Unable to win support in the Senate for their misguided policies, fossil fuel allies in the House have resorted to trying to use the debt limit to pass their massive giveaway to oil and gas companies. Late on Wednesday, the House narrowly passed H.R.2811 which would lift the debt limit, avoiding the economic catastrophe that would ensue if the U.S. defaults on its debt payments, but it also includes a slew of unrelated priorities on various energy and natural resource topics. Most of these provisions are recycled from H.R.1, the House leadership's marquee energy package which passed the House earlier this spring and went nowhere in the Senate.

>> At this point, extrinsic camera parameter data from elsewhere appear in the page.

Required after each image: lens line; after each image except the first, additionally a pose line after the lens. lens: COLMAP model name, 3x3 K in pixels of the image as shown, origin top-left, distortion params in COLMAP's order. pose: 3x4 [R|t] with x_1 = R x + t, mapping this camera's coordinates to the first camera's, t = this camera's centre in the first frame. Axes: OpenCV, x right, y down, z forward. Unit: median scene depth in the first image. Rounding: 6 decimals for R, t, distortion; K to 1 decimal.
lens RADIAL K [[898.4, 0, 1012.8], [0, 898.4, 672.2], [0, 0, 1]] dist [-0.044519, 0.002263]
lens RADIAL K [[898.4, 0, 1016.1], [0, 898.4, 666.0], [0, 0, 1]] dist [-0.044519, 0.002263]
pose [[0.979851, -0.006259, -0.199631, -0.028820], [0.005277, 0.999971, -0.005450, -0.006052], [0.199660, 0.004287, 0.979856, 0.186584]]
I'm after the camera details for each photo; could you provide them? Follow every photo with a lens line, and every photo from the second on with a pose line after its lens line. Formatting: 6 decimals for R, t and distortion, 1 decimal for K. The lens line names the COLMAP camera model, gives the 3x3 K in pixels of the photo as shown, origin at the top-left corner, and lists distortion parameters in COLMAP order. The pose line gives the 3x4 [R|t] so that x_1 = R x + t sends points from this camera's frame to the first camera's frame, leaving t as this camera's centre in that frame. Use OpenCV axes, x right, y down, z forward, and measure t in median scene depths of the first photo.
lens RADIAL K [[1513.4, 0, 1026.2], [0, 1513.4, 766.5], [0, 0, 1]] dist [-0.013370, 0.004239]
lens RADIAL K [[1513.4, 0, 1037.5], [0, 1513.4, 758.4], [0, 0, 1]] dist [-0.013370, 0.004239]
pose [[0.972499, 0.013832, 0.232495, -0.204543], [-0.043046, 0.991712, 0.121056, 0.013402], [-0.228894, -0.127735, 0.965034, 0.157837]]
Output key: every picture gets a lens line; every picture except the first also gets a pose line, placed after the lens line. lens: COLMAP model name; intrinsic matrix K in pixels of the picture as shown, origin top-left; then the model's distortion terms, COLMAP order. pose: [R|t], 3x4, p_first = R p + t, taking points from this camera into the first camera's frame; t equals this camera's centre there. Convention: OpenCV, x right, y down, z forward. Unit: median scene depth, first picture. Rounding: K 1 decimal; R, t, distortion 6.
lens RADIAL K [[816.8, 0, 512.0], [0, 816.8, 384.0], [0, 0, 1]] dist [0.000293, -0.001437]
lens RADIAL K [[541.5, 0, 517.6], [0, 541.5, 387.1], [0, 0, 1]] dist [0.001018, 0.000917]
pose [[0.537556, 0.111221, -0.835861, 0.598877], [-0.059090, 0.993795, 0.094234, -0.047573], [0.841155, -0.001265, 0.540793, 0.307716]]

Among other things, H.R.2811 (like H.R.1 before it) once again tries to reverse many of the Inflation Reduction Act’s reforms to the onshore oil and gas leasing program: the bill would return royalty rates, minimum bids, and rental rates to the outdated rates that were put in place in 1920; eliminate the fees companies pay to nominate land for leasing; restore noncompetitive leasing, letting companies lock up public land for just $1.50 an acre; and impose a per-page fee for exercising the right to protest lease sales. The bill would also require quarterly lease sales to be held in a variety of states, including several Western states, and remove the Interior Secretary's authority to determine which lands are eligible for oil and gas leasing. This provision would pave the way for companies—or anyone—to lock up public lands by nominating and leasing parcels regardless of their oil and gas production potential or any other values and uses of the land
Like H.R.1 before it, H.R.2811 is almost certain to die immediately in the Senate, and President Joe Biden has said he will veto it if it gets to his desk. Unlike the death of H.R.1, however, failure to increase the debt limit will have drastic impacts for the American economy. Tying the debt limit to unpopular and unpassable policies demonstrates that fossil fuel allies in the House care only about giveaways to oil and gas companies and are unserious about legislating in the best interests of the American people.